──────── SOURCE PASSAGE
If you're playing urban terror on-line and come across a guy called "Gustav Evacuees" it could be me.

Cue gratuitous screenshot, got from here


Thursday, August 28, 2008

Throw the baby out with the bathwater award, or (twitter -= SMS) == pointless


Twitter has stopped sending SMS to UK numbers.

Sadly that was Twitter's USP as far as I was concerned.

I suppose using some API client or IM would work when I'm at the PC, but I got most fun & use out of twitter when I was unleashed on the real world. I used to like getting people's updates when I was mooching about the house, in the pub, or travelling.

I can still send updates by SMS, but why bother if I have to wind up the laptop to see the replies.

So Twitter gets an award, for shoot-yourself-in-the-foot-ism, sorry guys but as far as I can see you just threw the baby out with the bathwater.


Friday, August 22, 2008

WTF music award


Green Day fans throughout the family, and the office, are reeling with shock at this weird anti-cover of "Good Riddance (Time Of Your Life)" by old-timer and living-legend Glen "Rhinestone Cowboy" Campbell.

If Glen's version was the original and Green Day had covered it it might make some kind of sense, but this is definitely the music equivalent of a prequel. I'm guessing he's not going to cover American Idiot next.

Glens version is top, the original below:




Thursday, August 21, 2008

It made *me* laugh award


I'm a jaded and grumpy old geezer who finds little to smile about in my inbox these days, but this did the trick, and so it gets an award:


Thursday, August 14, 2008

All work and no play ...


... I don't think so, I forgot to add to yesterday's post that as well as all the new folk and new clients we've got new toys too.

We've got two 52" plasmas, one streaming the olympics and one with a Wii, and under my desk is an UrbanTerror server so my department can take out their frustrations by fragging each other at lunchtimes.

Oh... and if you've got flash actionscript 3 skills and can travel to out office get in touch, all this could be yours too.


Wednesday, August 13, 2008

Onwards and upwards..


Yesterday we launched our now corporate website here.

The previous day we inducted two new php analyst programmers and a second business analyst.
Last monday we started a new sysadmin.
We're still looking for a flash actionscript 3 developer.

Now that the new site is up I can reveal that we're working on ecommerce for two exciting fashion brands Bench and Hooch. Its always a challenge working for established brands, but in this case its creating a real buzz in the office, they're going to be cool through and through, from the graphic design to the seamless integration with warehouse and financial systems.
────────────────
──────── MATERIAL SUPPLIED
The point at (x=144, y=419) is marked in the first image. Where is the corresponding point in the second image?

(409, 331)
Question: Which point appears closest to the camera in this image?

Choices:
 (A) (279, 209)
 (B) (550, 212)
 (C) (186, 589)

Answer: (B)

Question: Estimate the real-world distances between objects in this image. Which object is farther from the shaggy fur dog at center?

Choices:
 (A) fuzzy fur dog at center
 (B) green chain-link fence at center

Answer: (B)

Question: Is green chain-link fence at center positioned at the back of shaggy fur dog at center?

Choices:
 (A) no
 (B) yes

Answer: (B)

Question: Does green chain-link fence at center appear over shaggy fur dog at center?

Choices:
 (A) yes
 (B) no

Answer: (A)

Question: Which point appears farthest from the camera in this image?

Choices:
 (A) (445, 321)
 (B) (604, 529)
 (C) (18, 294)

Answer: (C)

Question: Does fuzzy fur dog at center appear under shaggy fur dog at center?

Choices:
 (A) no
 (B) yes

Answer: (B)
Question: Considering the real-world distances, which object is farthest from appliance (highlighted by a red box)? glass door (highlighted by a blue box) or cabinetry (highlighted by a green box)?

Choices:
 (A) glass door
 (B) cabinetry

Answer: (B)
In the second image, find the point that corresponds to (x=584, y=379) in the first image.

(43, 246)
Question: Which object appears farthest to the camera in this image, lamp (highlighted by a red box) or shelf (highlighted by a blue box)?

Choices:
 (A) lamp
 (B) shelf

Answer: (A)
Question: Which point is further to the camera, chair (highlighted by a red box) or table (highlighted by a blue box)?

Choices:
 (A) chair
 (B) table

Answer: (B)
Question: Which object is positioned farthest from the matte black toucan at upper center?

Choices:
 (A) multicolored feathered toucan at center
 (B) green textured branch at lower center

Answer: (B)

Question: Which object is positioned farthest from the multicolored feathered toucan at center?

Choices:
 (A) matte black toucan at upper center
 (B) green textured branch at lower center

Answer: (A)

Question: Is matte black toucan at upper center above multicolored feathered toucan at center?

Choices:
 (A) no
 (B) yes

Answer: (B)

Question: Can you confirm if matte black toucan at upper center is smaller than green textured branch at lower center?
────────────────
PROBLEM SET ->
#1 List the dates that head the posts in the blog excerpt.
#2 Rewrite the stretch of the blog excerpt from "Wednesday, August 13, 2008" through "second business analyst.", renaming "business analyst" as "project manager".

OUTPUTS IN ORDER ->
#1
Thursday, August 28, 2008
Friday, August 22, 2008
Thursday, August 21, 2008
Thursday, August 14, 2008
Wednesday, August 13, 2008

#2
Wednesday, August 13, 2008

Onwards and upwards..


Yesterday we launched our now corporate website here.

The previous day we inducted two new php analyst programmers and a second project manager.